The Woman Who Lived Opposite on Netflix: the identity of the killer… so improbable!


Have you devoured the eight episodes of The Woman Who Lived Opposite the Girl at the Window broadcast on Netflix since last Friday? So it’s time to come back to the identity of the killer with the creators of the series.

Warning, spoilers! This article reveals key plot elements of The Woman Who Lived Opposite the Girl in the Window. If you haven’t seen the series, don’t read on.

With its status as a satire, we suspected that The Woman Who Lived Opposite the Girl at the Window was not going to end in an ordinary way and serve up a killer like we have already seen a thousand times in the endless thrillers that the parody series.

Except that there, we cross a course. No one could have predicted that the person who killed Lisa (Shelley Hennig), Neil’s (Tom Riley) girlfriend – the neighbor who just moved in across from Anna (Kristen Bell) – his first wife ( Janina Gavankar), the schoolteacher and Neil himself is none other than his own daughter, Emma (Samsara Yett).
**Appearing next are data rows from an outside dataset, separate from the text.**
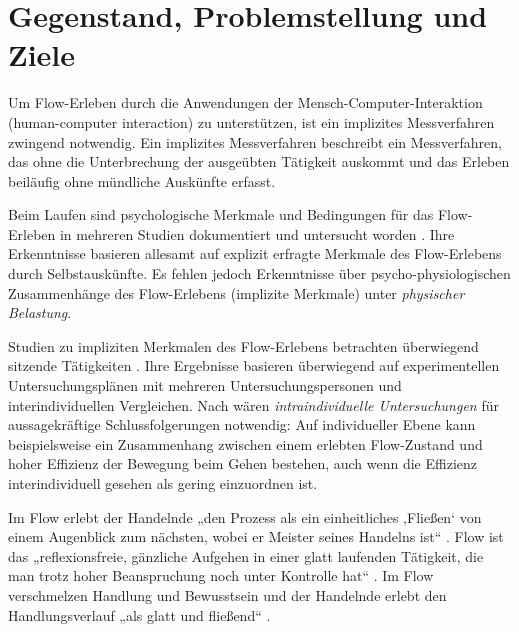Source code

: 

\section{Gegenstand, Problemstellung und Ziele} 

\label{sec:gegenstand_problemstellung_und_ziele}

Um Flow-Erleben durch die Anwendungen der Mensch-Computer-Interaktion (human-computer interaction) zu unterstützen, ist ein implizites Messverfahren zwingend notwendig. Ein implizites Messverfahren beschreibt ein Messverfahren, das ohne die Unterbrechung der ausgeübten Tätigkeit auskommt und das Erleben beiläufig ohne mündliche Auskünfte erfasst.

Beim Laufen sind psychologische Merkmale und Bedingungen für das Flow-Erleben in mehreren Studien dokumentiert und untersucht worden \citep{Stoll2005, Reinhardt2006, Schuler2009, Jimenez-Torres2013}. Ihre Erkenntnisse basieren allesamt auf explizit erfragte Merkmale des Flow-Erlebens durch Selbstauskünfte. Es fehlen jedoch Erkenntnisse über psycho-physiologischen Zusammenhänge des Flow-Erlebens (implizite Merkmale) unter \emph{physischer Belastung}. 

Studien zu impliziten Merkmalen des Flow-Erlebens betrachten überwiegend sitzende Tätigkeiten \citep{deManzano2010, Keller2011, Peifer2014, Tozman2015, Harmat2015}. Ihre Ergebnisse basieren überwiegend auf experimentellen Untersuchungsplänen mit mehreren Untersuchungspersonen und interindividuellen Vergleichen. Nach \citet[][S.77]{Henk2014} wären \emph{intraindividuelle Untersuchungen} für aussagekräftige Schlussfolgerungen notwendig: Auf individueller Ebene kann beispielsweise ein Zusammenhang zwischen einem erlebten Flow-Zustand und hoher Effizienz der Bewegung beim Gehen bestehen, auch wenn die Effizienz interindividuell gesehen als gering einzuordnen ist.

Im Flow erlebt der Handelnde „den Prozess als ein einheitliches ‚Fließen‘ von einem Augenblick zum nächsten, wobei er Meister seines Handelns ist“ \citep[][S.~59]{Csikszentmihalyi2010}. Flow ist das „reflexionsfreie, gänzliche Aufgehen in einer glatt laufenden Tätigkeit, die man trotz hoher Beanspruchung noch unter Kontrolle hat“ \citep[][S.~156]{Rheinberg2003}. Im Flow verschmelzen Handlung und Bewusstsein und der Handelnde erlebt den Handlungsverlauf „als glatt und fließend“ \citep[][S.~13]{Henk2014}.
It is therefore a child who has made a real carnage and who assumes herself as a real psychopath during a very brutal final confrontation with Anna. In an interview with TV Line, Rachel Ramras, co-creator of the series, talks about this unexpected final twist:

We knew it would be Emma all along. He’s literally the most absurd person to [incarner] the killer, and in a show where we build absurdity every episode, it made a lot of sense. We were lucky to find an actress like Samsara, who could do it, because you must have [quelqu’un qui peut] play someone sinister while being adorable. And watching Kristen Bell fight a kid is the funniest thing in the world.

COLLEEN E. HAYES/NETFLIX

Kristen Bell gives a little more context on this unusual fight scene. “We had to learn a choreographed fight sequence, and when you do it with a 9-year-old, it’s basically a dance. You really need to know where your body is in relation to her. We had a stand-in, but Samsara did quite a bit.

Our director Michael Lehman was amazing…and it was done piece by piece. There were a lot of repetitions. And we wanted a long, brutal, graphic fight. We didn’t want it to be a cartoon fight“adds Larry Dorf, co-creator of the series.

It was perhaps the best possible conclusion for this successful parody from start to finish.